_DIRECTIVE:_ Copy the records below without alteration, beginning with their first line and continuing through the line that contains "name author: (L.) Pers.".

_TASK DATA:_

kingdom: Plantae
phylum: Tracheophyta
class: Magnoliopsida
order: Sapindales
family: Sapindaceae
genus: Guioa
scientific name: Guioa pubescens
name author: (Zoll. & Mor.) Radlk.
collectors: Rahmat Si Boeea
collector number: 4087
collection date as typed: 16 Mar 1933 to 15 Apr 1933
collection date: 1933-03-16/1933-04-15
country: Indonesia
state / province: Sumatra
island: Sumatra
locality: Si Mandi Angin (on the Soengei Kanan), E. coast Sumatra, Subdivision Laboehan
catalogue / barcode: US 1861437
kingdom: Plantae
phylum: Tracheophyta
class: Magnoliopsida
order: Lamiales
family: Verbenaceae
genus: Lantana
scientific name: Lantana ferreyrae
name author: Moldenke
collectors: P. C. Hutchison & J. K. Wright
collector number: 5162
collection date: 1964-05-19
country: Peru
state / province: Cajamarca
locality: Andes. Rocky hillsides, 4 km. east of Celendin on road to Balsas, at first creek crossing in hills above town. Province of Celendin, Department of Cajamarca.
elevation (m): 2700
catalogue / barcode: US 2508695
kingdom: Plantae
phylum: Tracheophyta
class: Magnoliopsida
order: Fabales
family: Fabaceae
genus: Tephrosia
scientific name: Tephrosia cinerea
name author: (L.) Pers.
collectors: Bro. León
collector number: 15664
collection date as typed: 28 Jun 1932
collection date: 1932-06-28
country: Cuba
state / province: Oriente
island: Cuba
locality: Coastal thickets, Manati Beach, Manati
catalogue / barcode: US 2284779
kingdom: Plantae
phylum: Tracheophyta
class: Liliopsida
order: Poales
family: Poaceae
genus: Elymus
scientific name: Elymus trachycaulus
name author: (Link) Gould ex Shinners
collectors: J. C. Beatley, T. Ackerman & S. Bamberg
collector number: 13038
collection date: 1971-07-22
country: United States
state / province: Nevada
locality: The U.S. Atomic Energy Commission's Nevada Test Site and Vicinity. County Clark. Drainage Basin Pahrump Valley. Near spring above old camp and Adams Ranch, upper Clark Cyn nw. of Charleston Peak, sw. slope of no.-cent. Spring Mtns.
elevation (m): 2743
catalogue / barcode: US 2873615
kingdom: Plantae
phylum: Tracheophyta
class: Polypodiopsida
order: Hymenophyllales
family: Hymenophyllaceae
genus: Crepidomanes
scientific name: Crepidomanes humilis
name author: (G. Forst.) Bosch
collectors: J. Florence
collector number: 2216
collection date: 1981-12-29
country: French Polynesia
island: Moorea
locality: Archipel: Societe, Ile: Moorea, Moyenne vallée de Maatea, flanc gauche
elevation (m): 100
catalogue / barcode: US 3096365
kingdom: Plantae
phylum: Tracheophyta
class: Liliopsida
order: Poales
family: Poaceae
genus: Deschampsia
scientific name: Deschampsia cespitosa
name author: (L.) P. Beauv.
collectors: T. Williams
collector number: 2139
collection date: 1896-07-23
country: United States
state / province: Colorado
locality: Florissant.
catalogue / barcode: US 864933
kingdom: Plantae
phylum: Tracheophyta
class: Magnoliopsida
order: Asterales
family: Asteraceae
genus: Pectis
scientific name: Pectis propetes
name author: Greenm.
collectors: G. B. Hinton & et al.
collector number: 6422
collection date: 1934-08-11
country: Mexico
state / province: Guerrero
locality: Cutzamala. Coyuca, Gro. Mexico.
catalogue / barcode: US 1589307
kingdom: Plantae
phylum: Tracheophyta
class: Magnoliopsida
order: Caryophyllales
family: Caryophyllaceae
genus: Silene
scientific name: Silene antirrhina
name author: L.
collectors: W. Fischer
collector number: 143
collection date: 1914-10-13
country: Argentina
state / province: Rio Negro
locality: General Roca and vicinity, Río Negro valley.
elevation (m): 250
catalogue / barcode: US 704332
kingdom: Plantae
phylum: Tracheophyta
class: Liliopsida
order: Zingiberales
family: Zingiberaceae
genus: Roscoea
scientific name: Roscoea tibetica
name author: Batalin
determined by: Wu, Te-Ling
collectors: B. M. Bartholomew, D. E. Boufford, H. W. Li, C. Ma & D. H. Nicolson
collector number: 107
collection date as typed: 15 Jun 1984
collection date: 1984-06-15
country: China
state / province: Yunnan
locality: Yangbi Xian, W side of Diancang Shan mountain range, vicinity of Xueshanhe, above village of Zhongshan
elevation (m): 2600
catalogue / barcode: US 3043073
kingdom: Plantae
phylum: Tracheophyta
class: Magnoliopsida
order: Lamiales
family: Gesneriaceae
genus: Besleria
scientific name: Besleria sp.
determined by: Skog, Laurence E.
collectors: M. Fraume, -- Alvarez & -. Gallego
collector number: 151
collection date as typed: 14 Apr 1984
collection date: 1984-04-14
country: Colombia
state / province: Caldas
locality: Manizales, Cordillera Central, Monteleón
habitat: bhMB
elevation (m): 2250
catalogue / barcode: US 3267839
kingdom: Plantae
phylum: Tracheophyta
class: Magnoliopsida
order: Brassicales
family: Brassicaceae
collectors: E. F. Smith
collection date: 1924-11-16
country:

_FINISHED ANSWER:_
kingdom: Plantae
phylum: Tracheophyta
class: Magnoliopsida
order: Sapindales
family: Sapindaceae
genus: Guioa
scientific name: Guioa pubescens
name author: (Zoll. & Mor.) Radlk.
collectors: Rahmat Si Boeea
collector number: 4087
collection date as typed: 16 Mar 1933 to 15 Apr 1933
collection date: 1933-03-16/1933-04-15
country: Indonesia
state / province: Sumatra
island: Sumatra
locality: Si Mandi Angin (on the Soengei Kanan), E. coast Sumatra, Subdivision Laboehan
catalogue / barcode: US 1861437
kingdom: Plantae
phylum: Tracheophyta
class: Magnoliopsida
order: Lamiales
family: Verbenaceae
genus: Lantana
scientific name: Lantana ferreyrae
name author: Moldenke
collectors: P. C. Hutchison & J. K. Wright
collector number: 5162
collection date: 1964-05-19
country: Peru
state / province: Cajamarca
locality: Andes. Rocky hillsides, 4 km. east of Celendin on road to Balsas, at first creek crossing in hills above town. Province of Celendin, Department of Cajamarca.
elevation (m): 2700
catalogue / barcode: US 2508695
kingdom: Plantae
phylum: Tracheophyta
class: Magnoliopsida
order: Fabales
family: Fabaceae
genus: Tephrosia
scientific name: Tephrosia cinerea
name author: (L.) Pers.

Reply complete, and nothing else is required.